--- Supplied material ---

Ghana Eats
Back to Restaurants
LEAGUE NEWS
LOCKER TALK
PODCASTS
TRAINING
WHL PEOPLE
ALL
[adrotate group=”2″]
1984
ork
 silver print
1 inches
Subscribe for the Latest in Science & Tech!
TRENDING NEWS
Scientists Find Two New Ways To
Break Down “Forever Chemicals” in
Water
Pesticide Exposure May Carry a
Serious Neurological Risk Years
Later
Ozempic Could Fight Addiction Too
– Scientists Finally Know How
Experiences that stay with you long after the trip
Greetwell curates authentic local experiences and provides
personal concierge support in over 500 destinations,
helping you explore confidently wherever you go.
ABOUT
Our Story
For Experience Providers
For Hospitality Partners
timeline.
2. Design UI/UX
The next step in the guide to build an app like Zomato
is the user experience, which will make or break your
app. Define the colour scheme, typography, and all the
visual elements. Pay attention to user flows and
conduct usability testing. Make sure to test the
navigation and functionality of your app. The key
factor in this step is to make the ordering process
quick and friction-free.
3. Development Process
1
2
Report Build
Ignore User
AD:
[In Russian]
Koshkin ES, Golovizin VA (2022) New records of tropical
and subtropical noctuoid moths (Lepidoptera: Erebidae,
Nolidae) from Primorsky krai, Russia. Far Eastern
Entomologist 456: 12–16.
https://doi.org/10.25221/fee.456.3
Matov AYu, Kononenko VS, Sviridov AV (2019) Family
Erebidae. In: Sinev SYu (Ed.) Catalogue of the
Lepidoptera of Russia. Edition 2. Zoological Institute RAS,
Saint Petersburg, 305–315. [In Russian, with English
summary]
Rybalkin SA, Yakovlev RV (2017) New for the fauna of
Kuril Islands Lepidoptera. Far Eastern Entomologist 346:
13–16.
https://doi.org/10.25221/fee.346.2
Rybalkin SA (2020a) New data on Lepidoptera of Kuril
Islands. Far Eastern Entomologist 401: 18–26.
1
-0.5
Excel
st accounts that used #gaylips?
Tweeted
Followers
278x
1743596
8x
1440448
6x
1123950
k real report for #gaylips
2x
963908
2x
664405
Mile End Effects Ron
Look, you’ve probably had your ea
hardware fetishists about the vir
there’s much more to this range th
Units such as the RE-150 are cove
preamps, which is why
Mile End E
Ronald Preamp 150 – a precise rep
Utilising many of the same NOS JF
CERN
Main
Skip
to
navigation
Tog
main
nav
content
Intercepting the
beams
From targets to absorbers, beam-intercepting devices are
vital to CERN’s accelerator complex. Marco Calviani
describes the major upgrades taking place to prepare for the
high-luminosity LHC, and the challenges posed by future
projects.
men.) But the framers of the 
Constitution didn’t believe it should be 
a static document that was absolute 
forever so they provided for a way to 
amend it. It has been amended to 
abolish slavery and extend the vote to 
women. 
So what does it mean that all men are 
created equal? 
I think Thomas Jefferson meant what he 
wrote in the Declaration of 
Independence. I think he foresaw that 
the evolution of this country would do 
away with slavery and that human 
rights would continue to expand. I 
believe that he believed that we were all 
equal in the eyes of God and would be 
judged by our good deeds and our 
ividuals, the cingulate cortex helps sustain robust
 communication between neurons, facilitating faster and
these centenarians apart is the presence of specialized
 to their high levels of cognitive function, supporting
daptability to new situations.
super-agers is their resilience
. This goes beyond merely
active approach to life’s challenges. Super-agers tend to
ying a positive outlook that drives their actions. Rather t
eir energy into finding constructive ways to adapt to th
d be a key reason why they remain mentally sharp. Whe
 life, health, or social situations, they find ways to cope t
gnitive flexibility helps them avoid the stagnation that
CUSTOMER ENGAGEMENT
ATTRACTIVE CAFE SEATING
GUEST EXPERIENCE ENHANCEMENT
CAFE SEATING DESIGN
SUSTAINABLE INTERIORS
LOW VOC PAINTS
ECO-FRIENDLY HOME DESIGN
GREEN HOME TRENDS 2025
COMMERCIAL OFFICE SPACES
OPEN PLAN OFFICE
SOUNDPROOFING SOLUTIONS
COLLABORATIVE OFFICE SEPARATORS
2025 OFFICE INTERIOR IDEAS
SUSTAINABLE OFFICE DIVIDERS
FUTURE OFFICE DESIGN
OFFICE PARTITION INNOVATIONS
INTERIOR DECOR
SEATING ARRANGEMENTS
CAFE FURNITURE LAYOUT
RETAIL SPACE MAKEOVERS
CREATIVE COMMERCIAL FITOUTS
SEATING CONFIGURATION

--- Exercise details ---
Give an exact copy of the lines above from the line with "So what does it mean that all men are" up to and including the line with "FUTURE OFFICE DESIGN", and leave everything else out.

--- Solution for this task ---
So what does it mean that all men are 
created equal? 
I think Thomas Jefferson meant what he 
wrote in the Declaration of 
Independence. I think he foresaw that 
the evolution of this country would do 
away with slavery and that human 
rights would continue to expand. I 
believe that he believed that we were all 
equal in the eyes of God and would be 
judged by our good deeds and our 
ividuals, the cingulate cortex helps sustain robust
 communication between neurons, facilitating faster and
these centenarians apart is the presence of specialized
 to their high levels of cognitive function, supporting
daptability to new situations.
super-agers is their resilience
. This goes beyond merely
active approach to life’s challenges. Super-agers tend to
ying a positive outlook that drives their actions. Rather t
eir energy into finding constructive ways to adapt to th
d be a key reason why they remain mentally sharp. Whe
 life, health, or social situations, they find ways to cope t
gnitive flexibility helps them avoid the stagnation that
CUSTOMER ENGAGEMENT
ATTRACTIVE CAFE SEATING
GUEST EXPERIENCE ENHANCEMENT
CAFE SEATING DESIGN
SUSTAINABLE INTERIORS
LOW VOC PAINTS
ECO-FRIENDLY HOME DESIGN
GREEN HOME TRENDS 2025
COMMERCIAL OFFICE SPACES
OPEN PLAN OFFICE
SOUNDPROOFING SOLUTIONS
COLLABORATIVE OFFICE SEPARATORS
2025 OFFICE INTERIOR IDEAS
SUSTAINABLE OFFICE DIVIDERS
FUTURE OFFICE DESIGN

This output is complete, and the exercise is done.